Seeking to cool the euro's soar toward a 14-month high, the European Central Bank and the 16 nations that use the euro said Monday that they supported a strong U.S. dollar.The euro rose to US$1.4967 in Monday trading, just shy of a 14-month high of US$1.4967 hit last week, as investors expected strong earnings news from U.S. companies this week - which could see them shift funds from safe-haven dollar investments to riskier but more profitable stocks.
The weakening dollar has raised concerns in U.S. trading partners because it makes it harder for them to sell goods in the U.S., the world's biggest economy, and to Asian economies pegged to the dollar. A weak dollar could also undermine fragile recoveries in those countries.
Jean-Claude Trichet, the eurozone's top central banker, said European officials "have a vested interest in a solid and stable currency system."
The ECB president says he and eurozone finance ministers echoed recent comments by U.S. officials on the importance of a strong dollar.
"We very much share that view expressed by the Treasury secretary and we also share the views expressed by (Federal Reserve chairman) Ben Bernanke," Trichet said.

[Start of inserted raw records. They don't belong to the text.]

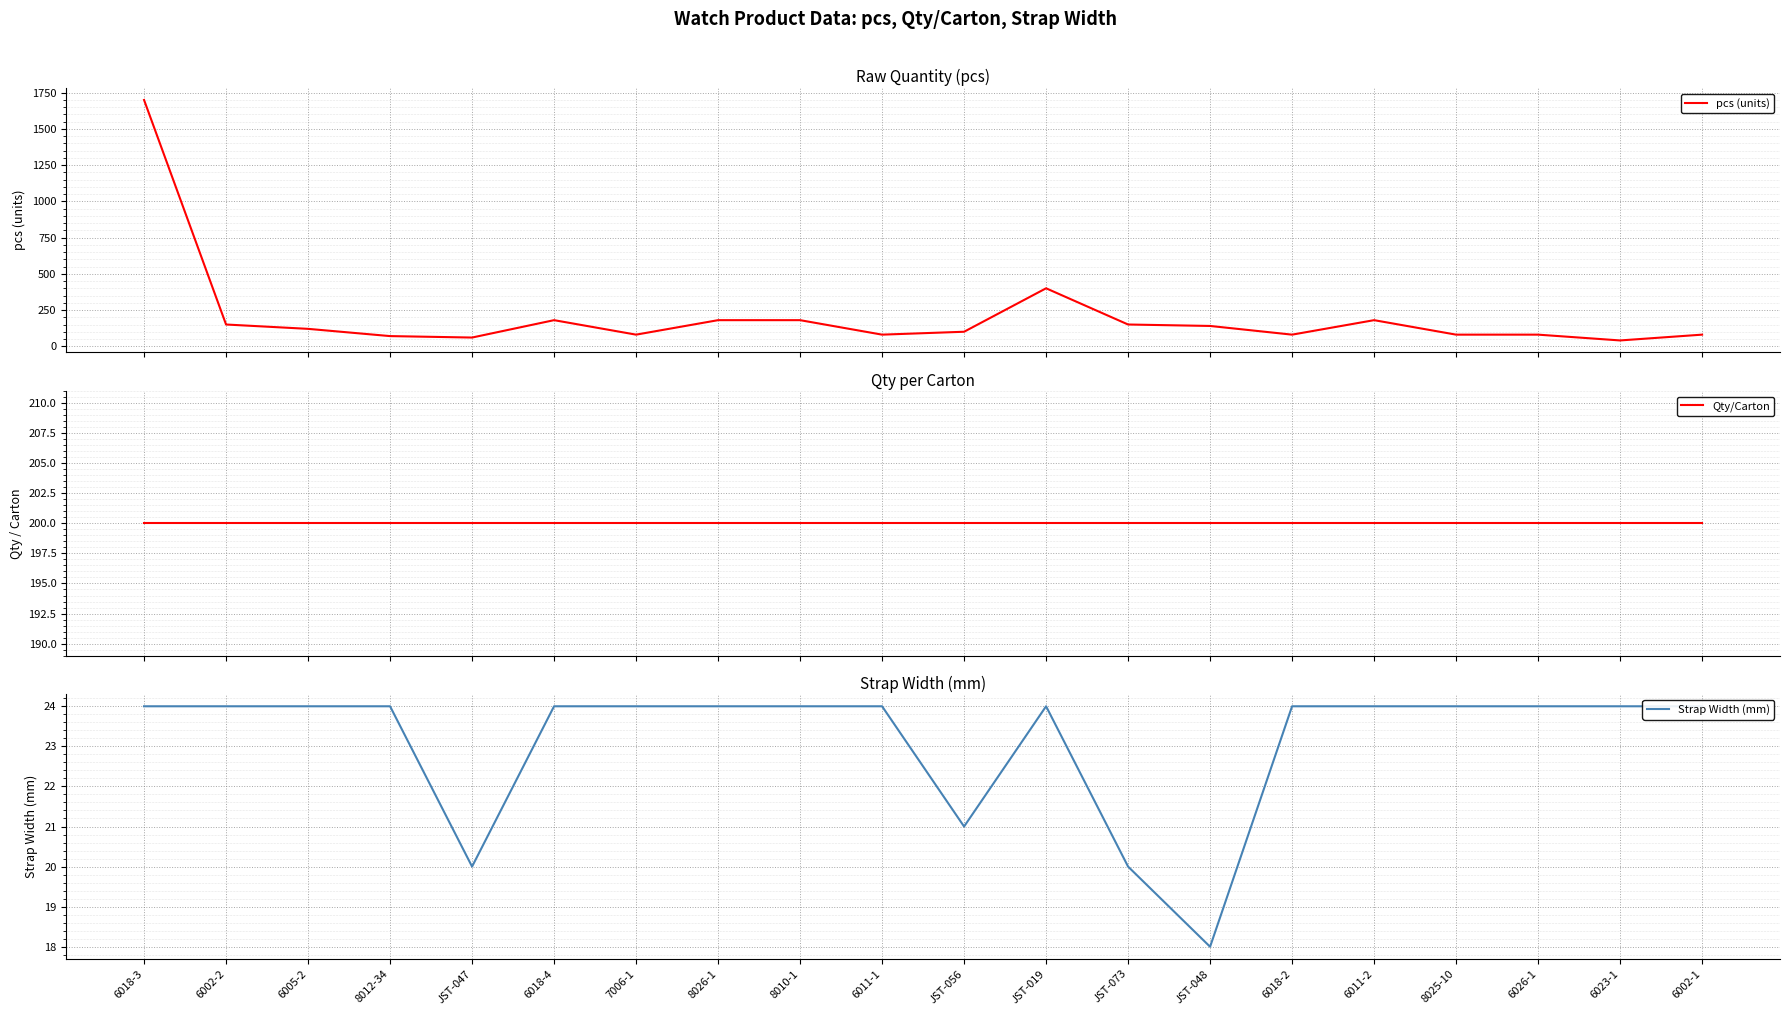

Which series has the widest spread of values?

pcs (units)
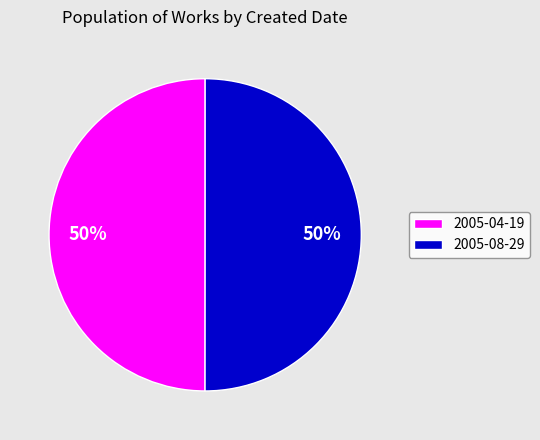

How many slices are in this pie chart?

2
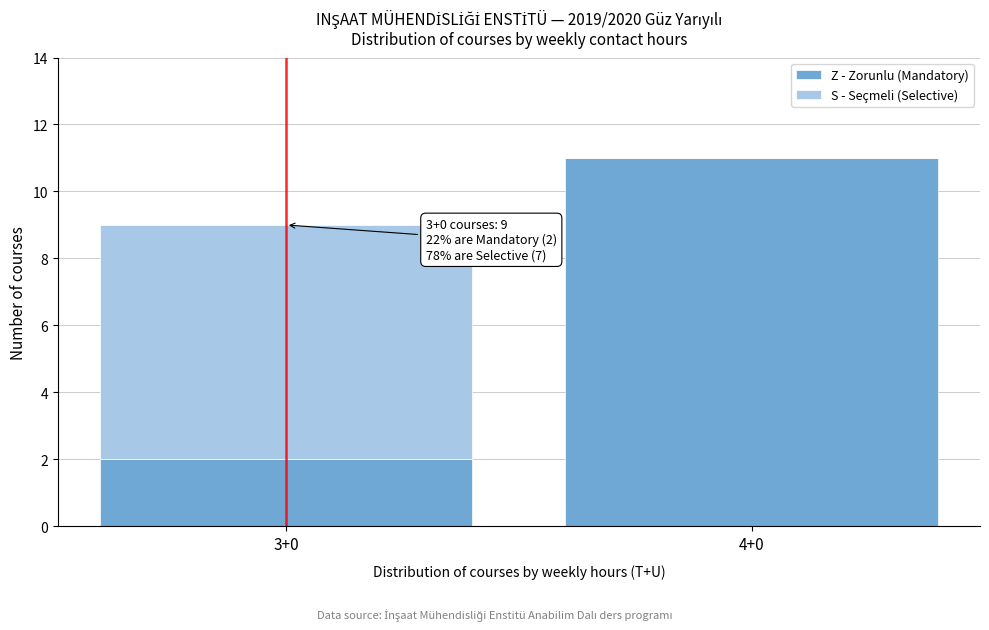

Reading right to left, list the values for the Z - Zorunlu (Mandatory) series.

4+0=11	3+0=2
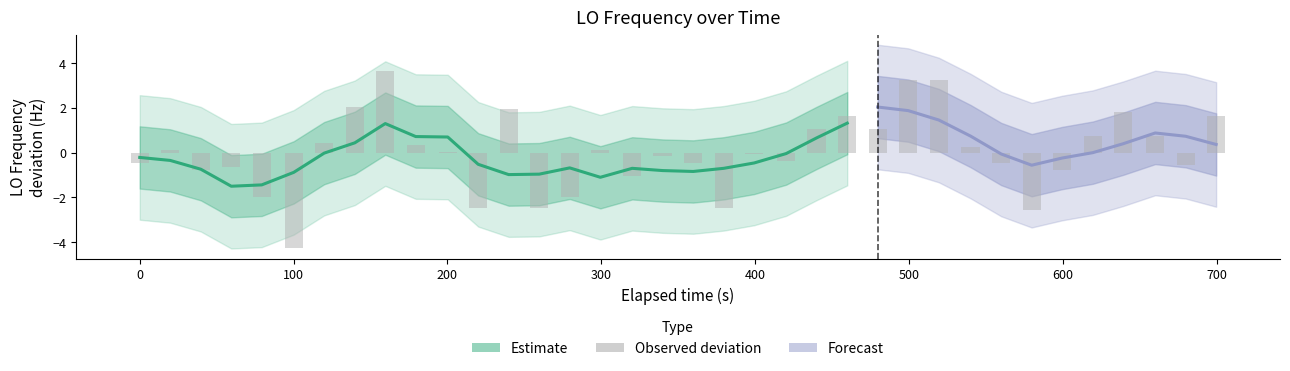

Count the number of categories in the chart.

36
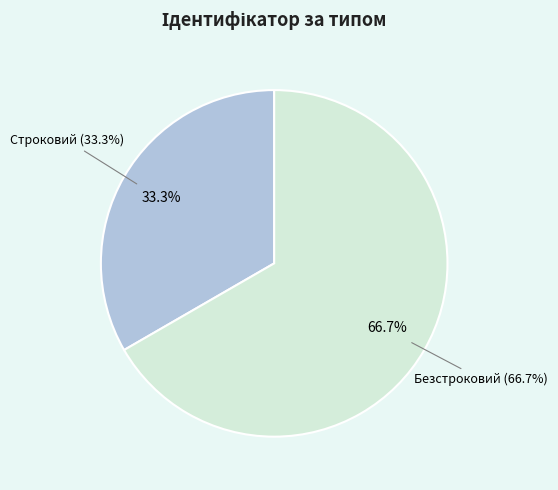

What is the largest slice in the pie chart?

Безстроковий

He said Europe did not want to "put into question the seriousness" of U.S. officials' comments. "We trust what they say," he said
He also repeated comments he made earlier this month, saying the main message that eurozone finance ministers and the ECB have is that "excessive volatility and disorderly movements on exchange markets are bad for economic and financial stability."
The strong euro is increasingly a problem for Europe - and Germany, the world's biggest exporter. It makes German cars and French wine more expensive for the euro's main trading partner - Britain - as well as its second major export market, the United States.
Eurozone exports to the rest of the world slid 23 percent in August from a year ago. That was the fastest drop this year as a global recession stilled demand for many goods and services.
Eurozone nations also agreed Monday to make aggressive efforts to pay back mounting public debt when they finally withdraw economic stimulus programs that have supported growth this year.
Jean-Claude Juncker, the Luxembourg prime minister who leads regular talks between eurozone finance ministers, said they "do not think the time is right" to start an exit strategy now.